WE PARTED AT THE FERRY LANDING ON THE SAN DIEGO side of the harbor. I could tell from Aunt Eva’s pinched eyebrows she regretted sending me off alone, but she had to go to work. I staggered away without looking back at her. The photograph floated somewhere halfway across the bay, ripped from its protective folder and thrown in the corrosive salt water.
The quarantine had silenced the heart of downtown. A stray newspaper page scuttled down the sidewalk on the wings of a southerly wind. Overhead a pair of seagulls cried to each other as they soared toward the ocean, eager to escape civilization. I didn’t blame them. A handful of men and women departed a yellow electric streetcar near Marston’s Department Store at Fifth and C. Like me, they were all dressed in dark clothing and masks, heads bent down with the weight of the world, eyes on the watch for death.

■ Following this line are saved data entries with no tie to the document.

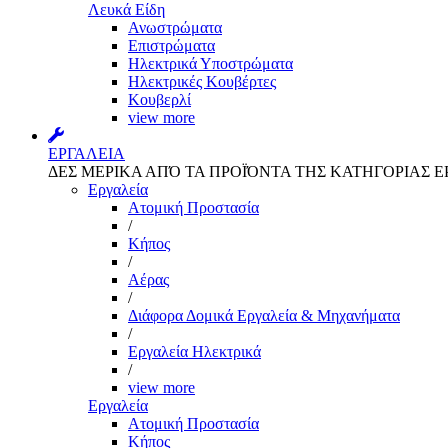
Λευκά Είδη
Ανωστρώματα
Επιστρώματα
Ηλεκτρικά Υποστρώματα
Ηλεκτρικές Κουβέρτες
Κουβερλί
view more
ΕΡΓΑΛΕΙΑ
ΔΕΣ ΜΕΡΙΚΑ ΑΠΌ ΤΑ ΠΡΟΪΌΝΤΑ ΤΗΣ ΚΑΤΗΓΟΡΙΑΣ Ε
Εργαλεία
Aτομική Προστασία
/
Kήπος
/
Αέρας
/
Διάφορα Δομικά Εργαλεία & Μηχανήματα
/
Εργαλεία Ηλεκτρικά
/
view more
Εργαλεία
Aτομική Προστασία
Kήπος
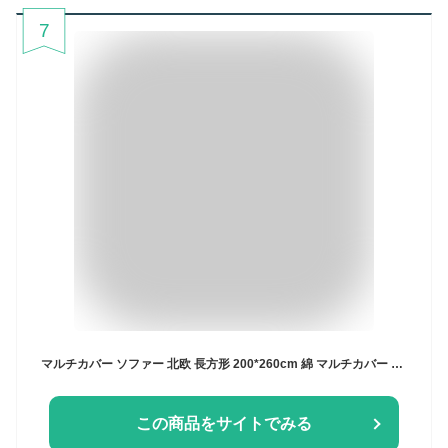
7
マルチカバー ソファー 北欧 長方形 200*260cm 綿 マルチカバー ソファーカバー 3人掛け おしゃれ キルト オールシーズン ブルー ベッド 100*160cm ひざ掛け ブランケット こたつ掛け 布テーブル マルチクロス おしゃれ 北欧 インテリア
この商品をサイトでみる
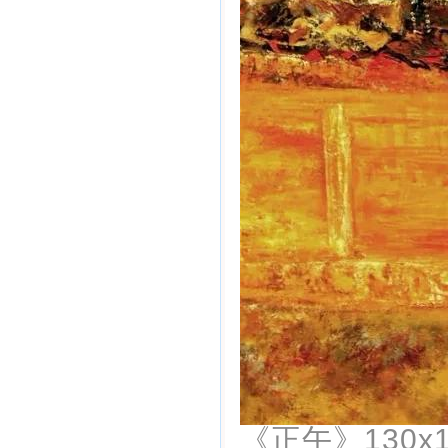
《正午》130x1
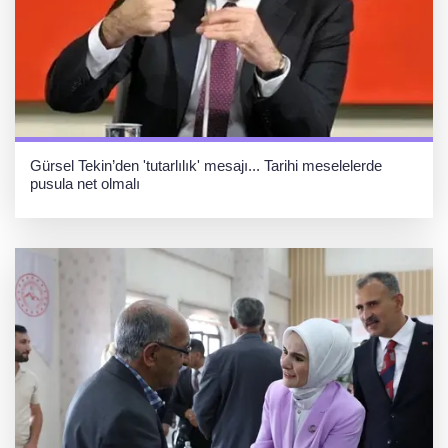
Gürsel Tekin’den 'tutarlılık' mesajı... Tarihi meselelerde
pusula net olmalı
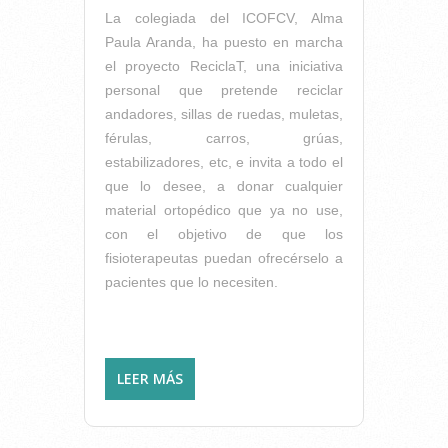
La colegiada del ICOFCV, Alma
Paula Aranda, ha puesto en marcha
el proyecto ReciclaT, una iniciativa
personal que pretende reciclar
andadores, sillas de ruedas, muletas,
férulas, carros, grúas,
estabilizadores, etc, e invita a todo el
que lo desee, a donar cualquier
material ortopédico que ya no use,
con el objetivo de que los
fisioterapeutas puedan ofrecérselo a
pacientes que lo necesiten.
LEER MÁS
SOBRE RECICLAT, CAMPAÑA
PARA EL RECICLAJE DE
MATERIAL ORTOPÉDICO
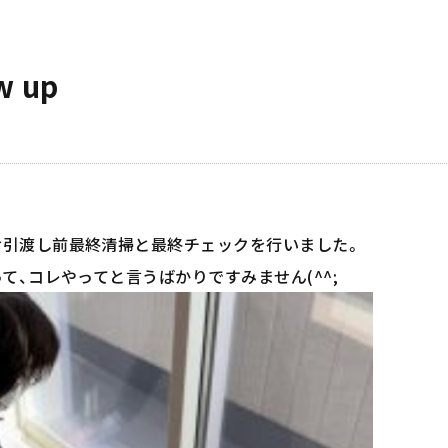
 up
お引渡し前最終清掃と最終チェックを行いました。
て、コレやってと言うばかりですみません(^^;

We all looked like bad luck.
The word CLOSED hung from every other shop door, and the stores that did stay open lacked customers. I passed a barbershop in which the barber stooped in front of his mirror and trimmed his own hair, probably out of boredom. The tobacco shop next door displayed a poster with a bloody German handprint. THE HUN—HIS MARK, it said. BLOT IT OUT WITH LIBERTY BONDS.
The Hun—Stephen’s Killer, was all I could think.
“No, he’s not dead,” I murmured. “He’s not dead. He’s supposed to come home. He’s supposed to send me another letter.”